====== Entries supplied

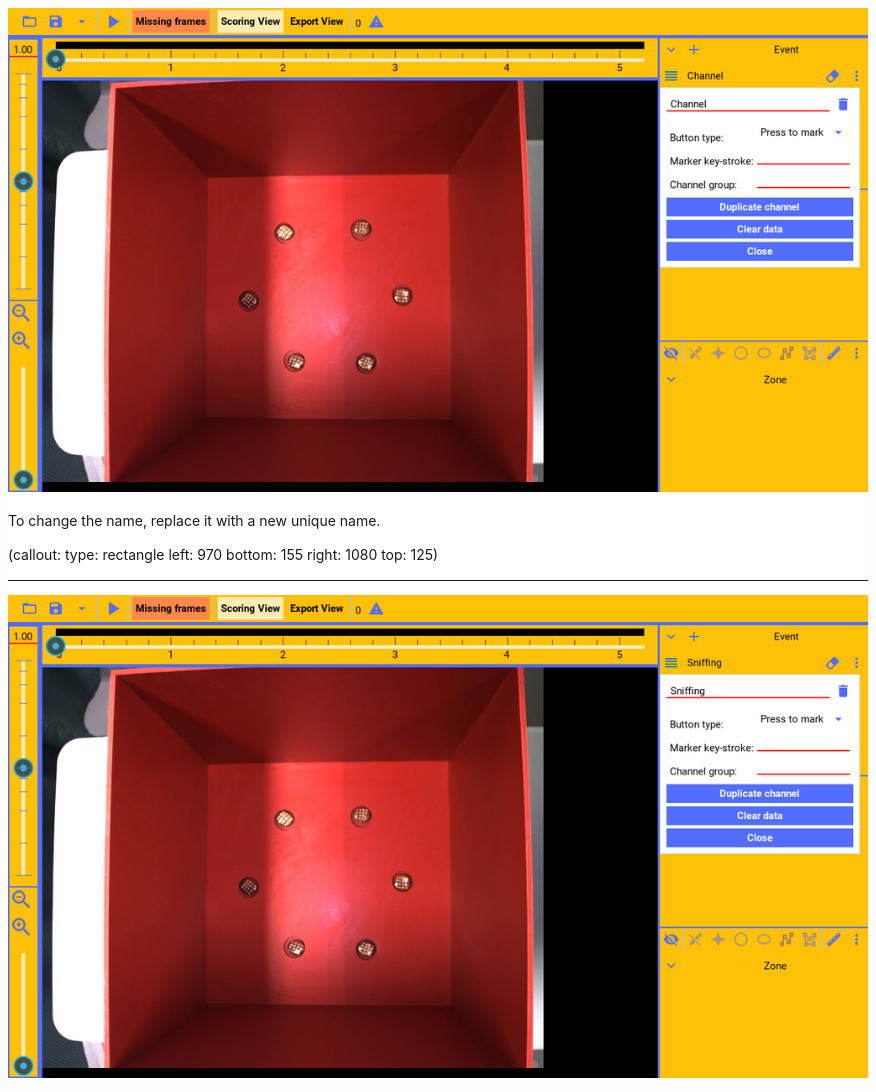 ![](settings.png)

To change the name, replace it with a new unique name.

(callout:
  type: rectangle
  left: 970
  bottom: 155
  right: 1080
  top: 125)

---

![](rename.png)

============

### Task to carry out
Reproduce the lines above exactly as source text, leaving out the pictures.

### Answer space
 ![](settings.png)

To change the name, replace it with a new unique name.

(callout:
  type: rectangle
  left: 970
  bottom: 155
  right: 1080
  top: 125)

---

![](rename.png)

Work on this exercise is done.